When life doesn’t go the way you want it to, it really sucks.  And it can be really hard to recover from it.  I’ve had many things in my life now that have caused me great stress and/or disappointment.  Each time, at first I get upset and wonder why, even with all my hard work and responsible nature, I have to go through it.  However, at the same time, now I appreciate the fact I have gone through such difficult times and struggles.  I think as a result I am better equipped to deal with the hard times than people who haven’t gone through the experience.  I also think I am a better person as a result and can better help others when they go through similar situations.

Now when I get stuck with a difficult situation, I give myself a day or so to feel upset.  Then, I start figuring out what I need to do to move past it.  I start looking for new options or figure out a solution to whatever problem it is instead of sitting around and feeling sorry for myself.  I also don’t get quite as upset as I did in the past and come back from the disappointment faster.  I think overall my attitude toward life’s problems tends to be more positive, and that’s a good thing.

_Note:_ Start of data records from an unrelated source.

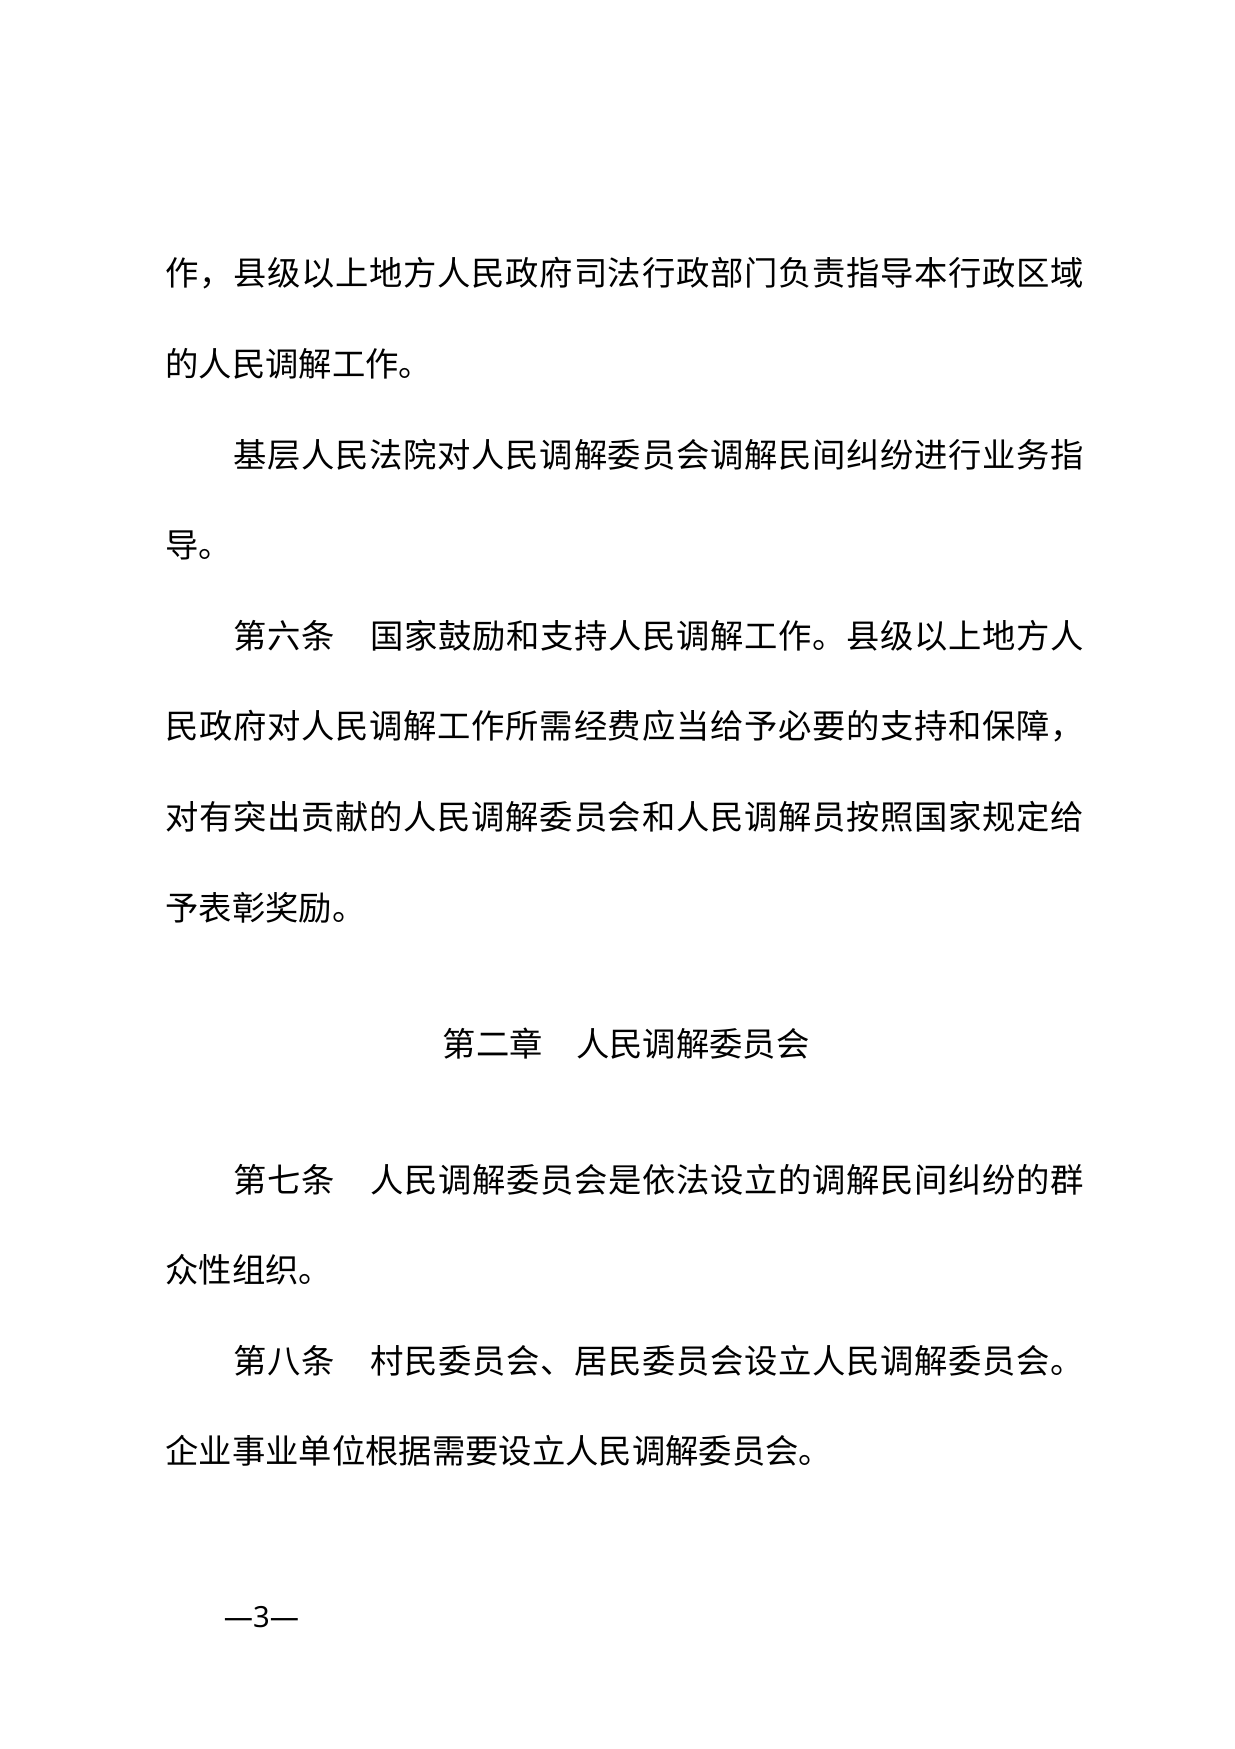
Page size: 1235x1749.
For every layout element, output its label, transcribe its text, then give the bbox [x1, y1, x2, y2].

text 第六条 国家鼓励和支持人民调解工作。县级以上地方人民政府对人民调解工作所需经费应当给予必要的支持和保障，对有突出贡献的人民调解委员会和人民调解员按照国家规定给予表彰奖励。 [165, 588, 1087, 951]
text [165, 226, 1087, 407]
text 第八条 村民委员会、居民委员会设立人民调解委员会。企业事业单位根据需要设立人民调解委员会。 [165, 1313, 1087, 1495]
text 基层人民法院对人民调解委员会调解民间纠纷进行业务指导。 [165, 407, 1087, 588]
list 第二章 人民调解委员会 [165, 996, 1087, 1087]
text 第七条 人民调解委员会是依法设立的调解民间纠纷的群众性组织。 [165, 1132, 1087, 1313]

I’m actually writing through this as I’m going through another one of life’s struggles (I may write about it in a later post once I get to post-graduate life and my personal experience with the job search), and although I’ve had a pretty terrible day I feel a lot more calm than I have in past tough situations.  This post ends the series of “Keep Your Head Down” posts and provides my viewpoint of what I’ve gained through the struggles I went through for that year and a half.  I guess the take away point matches the title, “Never giving up all my life” – a random English line from Tohoshinki’s song “Android.”  Although I, or you, will go through many struggles in life, you keep rolling with the punches and deal with it.  Dwelling on how you wish things could have been will not get you past the situation; the most you can do is figure out a new solution of how to reach your goals.